By Robin Emmott, Sabine Siebold and Francois Murphy
BRUSSELS/VIENNA – The European Union is set to ban new loans to Belarus after reaching a deal on Friday for economic sanctions on Belarus as punishment for forcing down a flight to arrest a journalist, the Austrian foreign ministry and three diplomats said.
Broad economic sanctions would be the EU’s strongest response yet to the forced landing of a Ryanair flight in May by Minsk to arrest an exiled dissident, a move the bloc’s leaders have called state piracy.
Restrictions on the Belarusian financial sector, if agreed by EU governments at a political level, will include: a ban on new loans, a ban on EU investors from trading securities or buying short-term bonds and a ban on EU banks from providing investment services.

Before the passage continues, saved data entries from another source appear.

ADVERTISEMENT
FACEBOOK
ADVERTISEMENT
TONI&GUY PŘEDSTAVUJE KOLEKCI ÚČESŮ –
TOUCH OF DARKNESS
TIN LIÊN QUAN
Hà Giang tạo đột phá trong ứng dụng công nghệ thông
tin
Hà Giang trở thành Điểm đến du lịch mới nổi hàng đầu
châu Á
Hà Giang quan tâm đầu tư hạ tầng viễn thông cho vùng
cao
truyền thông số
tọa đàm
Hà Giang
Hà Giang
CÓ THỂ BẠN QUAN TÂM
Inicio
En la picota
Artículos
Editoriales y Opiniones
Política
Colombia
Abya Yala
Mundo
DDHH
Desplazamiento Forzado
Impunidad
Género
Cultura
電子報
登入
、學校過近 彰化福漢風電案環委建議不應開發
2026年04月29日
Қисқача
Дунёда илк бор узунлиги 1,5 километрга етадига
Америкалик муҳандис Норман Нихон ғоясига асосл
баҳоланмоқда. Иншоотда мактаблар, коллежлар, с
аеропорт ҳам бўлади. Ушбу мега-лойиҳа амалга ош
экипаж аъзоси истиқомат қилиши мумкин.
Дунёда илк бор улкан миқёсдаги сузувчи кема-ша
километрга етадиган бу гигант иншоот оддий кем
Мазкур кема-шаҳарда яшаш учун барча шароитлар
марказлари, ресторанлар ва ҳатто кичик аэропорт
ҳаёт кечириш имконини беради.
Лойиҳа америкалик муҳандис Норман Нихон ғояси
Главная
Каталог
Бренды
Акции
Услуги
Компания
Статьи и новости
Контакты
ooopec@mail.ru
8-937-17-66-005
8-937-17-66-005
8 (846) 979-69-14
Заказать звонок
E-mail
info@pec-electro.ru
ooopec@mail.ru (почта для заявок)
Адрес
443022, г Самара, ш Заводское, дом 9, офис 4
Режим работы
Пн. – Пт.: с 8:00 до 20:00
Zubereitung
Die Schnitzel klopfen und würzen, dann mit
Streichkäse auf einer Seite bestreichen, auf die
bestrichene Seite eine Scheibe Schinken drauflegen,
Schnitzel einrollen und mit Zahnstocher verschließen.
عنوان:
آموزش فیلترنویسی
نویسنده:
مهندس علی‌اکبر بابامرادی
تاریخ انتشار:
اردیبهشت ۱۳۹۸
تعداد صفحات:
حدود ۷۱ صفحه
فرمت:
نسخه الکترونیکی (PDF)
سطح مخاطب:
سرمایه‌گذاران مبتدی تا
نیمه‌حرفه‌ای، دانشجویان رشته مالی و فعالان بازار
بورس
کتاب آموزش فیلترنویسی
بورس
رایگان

EU export credits will also end.
Friday’s agreement overcame objections from Austria, whose Raiffeisen Bank International is a big player in Belarus through its Priorbank subsidiary.
EU leaders meet next Thursday for a scheduled summit. It is not clear if they will approve the deal agreed by expert officials.

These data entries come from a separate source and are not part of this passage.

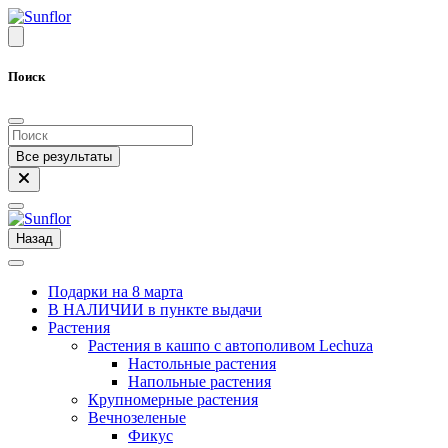
Поиск
Все результаты
Назад
Подарки на 8 марта
В НАЛИЧИИ в пункте выдачи
Растения
Растения в кашпо с автополивом Lechuza
Настольные растения
Напольные растения
Крупномерные растения
Вечнозеленые
Фикус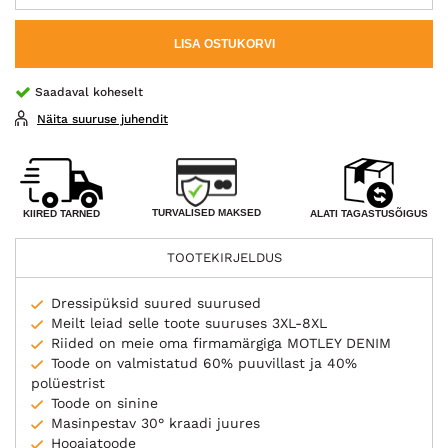
LISA OSTUKORVI
Saadaval koheselt
Näita suuruse juhendit
TURVALISED MAKSED
KIIRED TARNED
ALATI TAGASTUSÕIGUS
TOOTEKIRJELDUS
Dressipüksid suured suurused
Meilt leiad selle toote suuruses 3XL-8XL
Riided on meie oma firmamärgiga MOTLEY DENIM
Toode on valmistatud 60% puuvillast ja 40%
polüestrist
Toode on sinine
Masinpestav 30° kraadi juures
Hooajatoode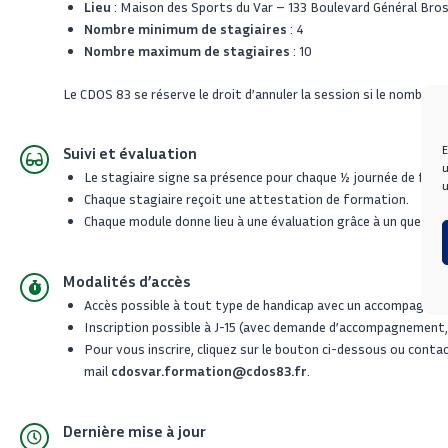
Lieu
: Maison des Sports du Var – 133 Boulevard Général B
Nombre minimum de stagiaires
: 4
Nombre maximum de stagiaires
: 10
L
e CDOS 83 se réserve le droit d’annuler la session si le nombre d
E
Suivi et évaluation
u
Le stagiaire signe sa présence pour chaque 1⁄2 journée de for
u
Chaque stagiaire reçoit une attestation de formation.
Chaque module donne lieu à une évaluation grâce à un questio
Modalités d’accès
Accès possible à tout type de handicap avec un accompagnem
Inscription possible à J-15 (avec demande d’accompagnement, c
Pour vous inscrire, cliquez sur le bouton ci-dessous ou cont
mail
cdosvar.formation@cdos83.fr
.
Dernière mise à jour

“With this agreement the EU is sending a clear and targeted signal against the Belarusian regime’s unbearable acts of repression,” the Austrian foreign ministry said in a statement.

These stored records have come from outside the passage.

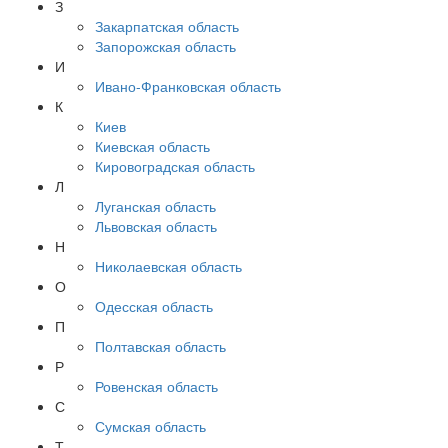
З
Закарпатская область
Запорожская область
И
Ивано-Франковская область
К
Киев
Киевская область
Кировоградская область
Л
Луганская область
Львовская область
Н
Николаевская область
О
Одесская область
П
Полтавская область
Р
Ровенская область
С
Сумская область
Т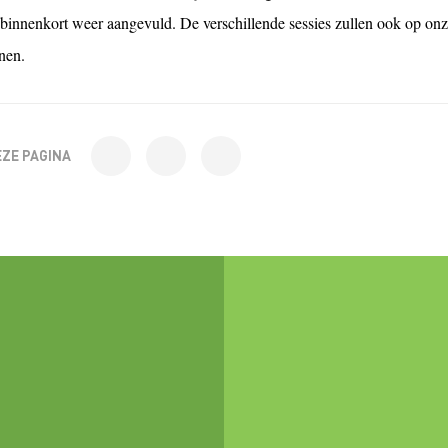
binnenkort weer aangevuld
. De verschillende sessies zullen ook o
p onz
nen.
EZE PAGINA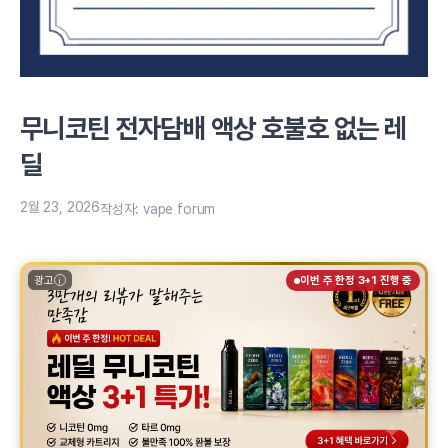
무니코틴 전자담배 액상 호불호 없는 레
딜
2월 23, 2026
작성자:
vape forum
광고
이번 주 한정 3+1 진행 중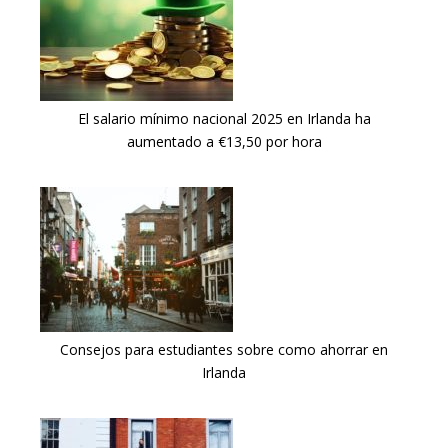
El salario mínimo nacional 2025 en Irlanda ha
aumentado a €13,50 por hora
Consejos para estudiantes sobre como ahorrar en
Irlanda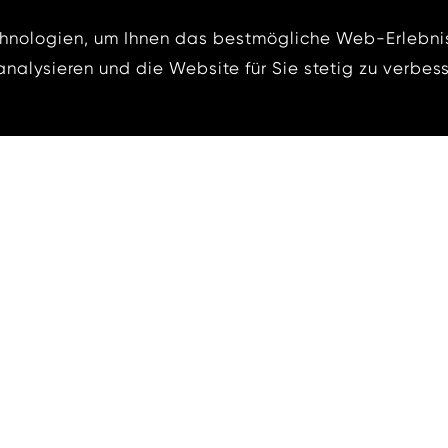
nologien, um Ihnen das bestmögliche Web-Erlebnis
er Look, bewährtes Sorti
nalysieren und die Website für Sie stetig zu verbess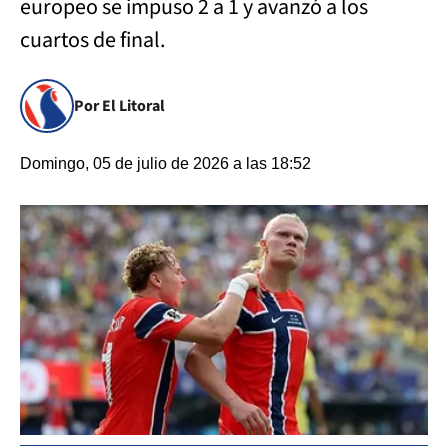
europeo se impuso 2 a 1 y avanzó a los
cuartos de final.
Por El Litoral
Domingo, 05 de julio de 2026 a las 18:52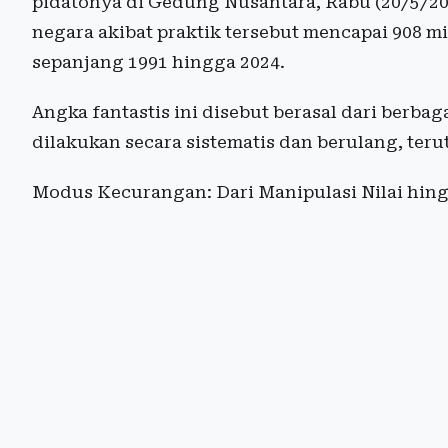
pidatonya di Gedung Nusantara, Rabu (20/5/2
negara akibat praktik tersebut mencapai 908 mil
sepanjang 1991 hingga 2024.
Angka fantastis ini disebut berasal dari berba
dilakukan secara sistematis dan berulang, teru
Modus Kecurangan: Dari Manipulasi Nilai hin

President Alexander Lukashenko, in power since 1994, has argued that the journalist pulled off the plane, Roman Protasevich, had been plotting a rebellion, and he has accused the West of waging a hybrid war against him.
EU experts tasked with drawing up sanctions have also agreed on an ban of exports from the bloc to Belarus of any communications equipment that could be used for spying and a tighter arms embargo.
They also agreed restrictions on EU purchases from Belarus of tobacco products, as well as oil and oil-related products, and a ban on importing potash, a major Belarusian export.